La tentation du Disneyland catho

La saison estivale n’est pas terminée que de nombreux touristes sont déjà venus découvrir notre coin de pays. Un tourisme de plus en plus populaire est celui qui concerne le religieux. Il y a quelques années déjà, les responsables d’associations touristiques de Québec et de Montréal prévoyaient que le nombre de ces pieux visiteurs allait doubler d’ici 2020. 

Nous ne pouvons que nous réjouir de ce regain d’intérêt pour notre patrimoine religieux.

Les principaux sanctuaires concernés par cette augmentation de fréquentation sont les lieux majeurs du catholicisme au Québec, soit la basilique Sainte-Anne-de-Beaupré, la cathédrale Notre-Dame-de-Québec, l’oratoire Saint-Joseph de Montréal et le sanctuaire marial du Cap-de-la-Madeleine près de Trois-Rivières. L’achalandage grandissant (de la fin mai au milieu septembre) apporte de nouveaux défis pour les responsables de ces sanctuaires.

Le premier d’entre eux est d’ordre financier.

Le tourisme rapporte aux églises par le biais de contributions volontaires: dons, vente de lampions, de souvenirs, etc. Cependant, il ne faudrait pas croire à la panacée puisque le visiteur ne sort souvent rien de sa poche.

Gare à la muséification!

La solution simpliste serait d’exiger un droit d’entrée comme dans un musée. Il y a eu des tentatives dans ce sens, comme à Notre-Dame-des-Victoires, située sur la Place-Royale à Québec. Or, on a abandonné le projet après un été tellement l’échec a été retentissant.

++++

CONSIGNE 1: D'après le texte sur le tourisme religieux, où est située Notre-Dame-des-Victoires ?
CONSIGNE 2: Transcrivez à l'identique toutes les lignes des enregistrements, de la première à la dernière.
Les enregistrements n'ont aucun lien avec le texte sur le tourisme religieux.

++++

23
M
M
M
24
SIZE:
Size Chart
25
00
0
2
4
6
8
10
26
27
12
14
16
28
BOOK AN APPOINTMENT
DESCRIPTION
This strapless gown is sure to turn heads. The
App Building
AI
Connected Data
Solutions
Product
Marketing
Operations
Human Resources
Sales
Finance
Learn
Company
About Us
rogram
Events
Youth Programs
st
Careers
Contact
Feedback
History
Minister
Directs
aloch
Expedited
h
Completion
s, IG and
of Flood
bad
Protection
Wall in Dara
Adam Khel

++++

RÉPONSE ATTENDUE 1: Sur la Place-Royale, à Québec.

RÉPONSE ATTENDUE 2:
23
M
M
M
24
SIZE:
Size Chart
25
00
0
2
4
6
8
10
26
27
12
14
16
28
BOOK AN APPOINTMENT
DESCRIPTION
This strapless gown is sure to turn heads. The
App Building
AI
Connected Data
Solutions
Product
Marketing
Operations
Human Resources
Sales
Finance
Learn
Company
About Us
rogram
Events
Youth Programs
st
Careers
Contact
Feedback
History
Minister
Directs
aloch
Expedited
h
Completion
s, IG and
of Flood
bad
Protection
Wall in Dara
Adam Khel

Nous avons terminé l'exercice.